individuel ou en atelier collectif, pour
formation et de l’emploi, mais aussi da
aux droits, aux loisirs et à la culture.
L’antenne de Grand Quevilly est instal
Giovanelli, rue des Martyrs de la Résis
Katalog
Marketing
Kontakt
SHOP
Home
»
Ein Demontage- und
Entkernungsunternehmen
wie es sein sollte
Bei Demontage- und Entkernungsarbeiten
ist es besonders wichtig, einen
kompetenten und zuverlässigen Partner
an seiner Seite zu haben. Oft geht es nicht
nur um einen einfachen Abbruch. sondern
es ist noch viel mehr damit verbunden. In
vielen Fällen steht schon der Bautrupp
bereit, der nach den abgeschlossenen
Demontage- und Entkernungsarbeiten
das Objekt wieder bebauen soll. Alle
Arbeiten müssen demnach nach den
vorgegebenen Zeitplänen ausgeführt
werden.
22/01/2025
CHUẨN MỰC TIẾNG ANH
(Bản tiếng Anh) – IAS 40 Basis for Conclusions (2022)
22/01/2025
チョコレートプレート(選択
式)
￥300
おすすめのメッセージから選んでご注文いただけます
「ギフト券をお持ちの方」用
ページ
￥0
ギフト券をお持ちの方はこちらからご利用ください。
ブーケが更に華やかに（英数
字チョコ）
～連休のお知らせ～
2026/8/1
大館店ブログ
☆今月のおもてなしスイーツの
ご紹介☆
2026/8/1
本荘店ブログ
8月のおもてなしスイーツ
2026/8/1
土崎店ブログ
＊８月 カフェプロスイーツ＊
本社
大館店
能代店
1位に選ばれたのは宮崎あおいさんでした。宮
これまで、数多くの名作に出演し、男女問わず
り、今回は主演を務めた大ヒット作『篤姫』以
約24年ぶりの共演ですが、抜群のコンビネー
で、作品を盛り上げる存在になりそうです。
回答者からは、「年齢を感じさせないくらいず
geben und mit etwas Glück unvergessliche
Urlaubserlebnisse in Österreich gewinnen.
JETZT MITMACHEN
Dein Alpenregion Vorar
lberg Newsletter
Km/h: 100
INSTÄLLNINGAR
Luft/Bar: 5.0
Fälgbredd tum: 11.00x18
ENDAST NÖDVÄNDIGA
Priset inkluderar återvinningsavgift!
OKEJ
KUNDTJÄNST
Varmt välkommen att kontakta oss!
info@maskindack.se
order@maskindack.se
= = = = =
Start to finish, copy the material out exactly.

individuel ou en atelier collectif, pour
formation et de l’emploi, mais aussi da
aux droits, aux loisirs et à la culture.
L’antenne de Grand Quevilly est instal
Giovanelli, rue des Martyrs de la Résis
Katalog
Marketing
Kontakt
SHOP
Home
»
Ein Demontage- und
Entkernungsunternehmen
wie es sein sollte
Bei Demontage- und Entkernungsarbeiten
ist es besonders wichtig, einen
kompetenten und zuverlässigen Partner
an seiner Seite zu haben. Oft geht es nicht
nur um einen einfachen Abbruch. sondern
es ist noch viel mehr damit verbunden. In
vielen Fällen steht schon der Bautrupp
bereit, der nach den abgeschlossenen
Demontage- und Entkernungsarbeiten
das Objekt wieder bebauen soll. Alle
Arbeiten müssen demnach nach den
vorgegebenen Zeitplänen ausgeführt
werden.
22/01/2025
CHUẨN MỰC TIẾNG ANH
(Bản tiếng Anh) – IAS 40 Basis for Conclusions (2022)
22/01/2025
チョコレートプレート(選択
式)
￥300
おすすめのメッセージから選んでご注文いただけます
「ギフト券をお持ちの方」用
ページ
￥0
ギフト券をお持ちの方はこちらからご利用ください。
ブーケが更に華やかに（英数
字チョコ）
～連休のお知らせ～
2026/8/1
大館店ブログ
☆今月のおもてなしスイーツの
ご紹介☆
2026/8/1
本荘店ブログ
8月のおもてなしスイーツ
2026/8/1
土崎店ブログ
＊８月 カフェプロスイーツ＊
本社
大館店
能代店
1位に選ばれたのは宮崎あおいさんでした。宮
これまで、数多くの名作に出演し、男女問わず
り、今回は主演を務めた大ヒット作『篤姫』以
約24年ぶりの共演ですが、抜群のコンビネー
で、作品を盛り上げる存在になりそうです。
回答者からは、「年齢を感じさせないくらいず
geben und mit etwas Glück unvergessliche
Urlaubserlebnisse in Österreich gewinnen.
JETZT MITMACHEN
Dein Alpenregion Vorar
lberg Newsletter
Km/h: 100
INSTÄLLNINGAR
Luft/Bar: 5.0
Fälgbredd tum: 11.00x18
ENDAST NÖDVÄNDIGA
Priset inkluderar återvinningsavgift!
OKEJ
KUNDTJÄNST
Varmt välkommen att kontakta oss!
info@maskindack.se
order@maskindack.se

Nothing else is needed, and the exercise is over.